The solution that did work leveraged an understanding of how AWS works and making a strong but reasonable assumption. This approach lets you go from 0 to full coverage in about 6 hours (the length of credentials being valid) and can be done historically.

The strong assumption is: we assume that the first use of a given credential is legitimate, and we tie it to the current IP we observe for it.

A session table is maintained that tracks identifier, source_ip, arn, and ttl_value over time for each credential.

The pink path detects a potential compromise, that is, a CloudTrail event with an AssumedRole corresponding a to source IP that is not already present in the session table

At 28:22 Will shows a video of the process working in practice, including a Slack bot that messages a specific channel when good or bad credential usages are observed.

There are a few edge cases you need to account for to prevent FPs:

  • AWS will make calls on your behalf using your creds if certain API calls are made (sourceIPAddress: .amazonaws.com)

  • If you have an AWS VPC endpoint(s) for certain AWS services (sourceIPAddress:

  • If you attach a new ENI or associate a new address to your instance (sourceIPAddress: something new if external subnet)

Preventing Credential CompromisePermalink

While this approach is effective in practice, it’s not perfect.

Using server-side request forgery (SSRF) or XXE, an attacker could steal an instance’s credentials and then use them via the same method.

Specifying a blacklist of all of the ways a URL could represent in a WAF is prohibitively difficult, so they tried a managed policy that protect resources that are supposed to be internal only. However, this doesn’t protect externally exposed instances, of which they have many.

They looked at what GCP was doing, and observed that their metadata service required an additional header, which is great for protecting against these sorts of attacks, as typically with SSRF you can’t control the request’s HTTP headers.
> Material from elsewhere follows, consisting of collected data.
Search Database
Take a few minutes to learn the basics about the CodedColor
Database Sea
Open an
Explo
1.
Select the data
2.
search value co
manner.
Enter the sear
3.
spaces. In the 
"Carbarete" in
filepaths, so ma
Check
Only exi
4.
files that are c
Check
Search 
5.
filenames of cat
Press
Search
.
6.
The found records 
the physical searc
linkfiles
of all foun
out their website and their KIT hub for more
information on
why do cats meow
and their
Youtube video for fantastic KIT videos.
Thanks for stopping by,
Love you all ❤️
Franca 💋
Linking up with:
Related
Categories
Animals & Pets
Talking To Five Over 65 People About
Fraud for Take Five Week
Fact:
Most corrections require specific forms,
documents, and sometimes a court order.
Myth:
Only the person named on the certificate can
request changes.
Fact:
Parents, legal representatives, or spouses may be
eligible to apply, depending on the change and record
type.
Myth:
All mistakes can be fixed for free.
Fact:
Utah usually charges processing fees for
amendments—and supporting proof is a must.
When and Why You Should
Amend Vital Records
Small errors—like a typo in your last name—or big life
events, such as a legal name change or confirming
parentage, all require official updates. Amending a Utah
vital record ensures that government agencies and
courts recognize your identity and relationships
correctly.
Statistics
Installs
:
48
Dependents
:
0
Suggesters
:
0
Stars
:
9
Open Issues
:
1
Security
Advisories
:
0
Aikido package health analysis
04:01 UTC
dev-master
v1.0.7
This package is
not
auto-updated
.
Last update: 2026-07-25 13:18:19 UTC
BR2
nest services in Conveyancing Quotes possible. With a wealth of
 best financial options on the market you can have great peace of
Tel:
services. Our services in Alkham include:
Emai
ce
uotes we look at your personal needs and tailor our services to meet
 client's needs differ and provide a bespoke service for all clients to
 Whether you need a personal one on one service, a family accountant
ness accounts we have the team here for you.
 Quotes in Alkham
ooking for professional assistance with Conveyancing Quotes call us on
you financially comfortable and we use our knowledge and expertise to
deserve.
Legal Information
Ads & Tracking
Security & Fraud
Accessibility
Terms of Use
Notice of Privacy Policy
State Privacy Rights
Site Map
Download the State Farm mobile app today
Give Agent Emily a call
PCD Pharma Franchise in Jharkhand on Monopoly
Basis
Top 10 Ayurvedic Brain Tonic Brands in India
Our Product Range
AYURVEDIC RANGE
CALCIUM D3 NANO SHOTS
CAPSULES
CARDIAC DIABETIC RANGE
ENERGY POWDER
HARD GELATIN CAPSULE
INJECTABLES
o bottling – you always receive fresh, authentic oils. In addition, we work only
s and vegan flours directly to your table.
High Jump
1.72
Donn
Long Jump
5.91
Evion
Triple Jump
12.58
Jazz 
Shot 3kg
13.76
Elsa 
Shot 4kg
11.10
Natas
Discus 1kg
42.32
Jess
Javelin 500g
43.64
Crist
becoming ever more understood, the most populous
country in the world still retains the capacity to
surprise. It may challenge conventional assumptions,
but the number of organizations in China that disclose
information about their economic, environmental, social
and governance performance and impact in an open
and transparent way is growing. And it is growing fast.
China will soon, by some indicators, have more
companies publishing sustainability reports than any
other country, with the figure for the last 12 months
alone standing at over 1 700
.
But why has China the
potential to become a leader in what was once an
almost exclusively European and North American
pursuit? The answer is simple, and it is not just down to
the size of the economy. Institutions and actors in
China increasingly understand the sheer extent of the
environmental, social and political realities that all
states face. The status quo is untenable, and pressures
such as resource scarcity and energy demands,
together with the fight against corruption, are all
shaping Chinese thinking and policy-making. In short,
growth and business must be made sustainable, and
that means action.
Will went to the global AWS SDK team and asked if they’d be willing to add an additional header on every request, as it would allow them to build a proxy that protects the metadata service endpoint by blocking every request without that header.

The team said they can’t do that, as they didn’t want to send an additional header the IAM team wasn’t expecting.

So Will reviewed the various open source AWS SDK libraries, and observed that the Ruby one wasn’t sending a user agent, so he submitted a PR that added a user agent to its requests that indicates that it’s coming from the AWS Ruby SDK. When that PR was accepted, he took it to the Java and Python boto SDK teams and got their buy-in as well.

After each SDK team had implemented a user agent clearly demarcating that it was coming from an AWS SDK, Will went to the global AWS SDK and asked them to commit to having these user agents not change, so that AWS users could implement a proxy deploying these protections.

A Masterclass in Organizational Influence
Though this story was just an aside in the overall presentation, it really stuck out to me as an impressive example of getting buy-in across diverse teams with different priorities. Nice work!

And as I called out in tl;dr sec #14, almost a year later, AWS released the v2 of the Instance Metadata Service, which implements several changes to make stealing instance credentials via SSRF or other web attack significantly harder in practice.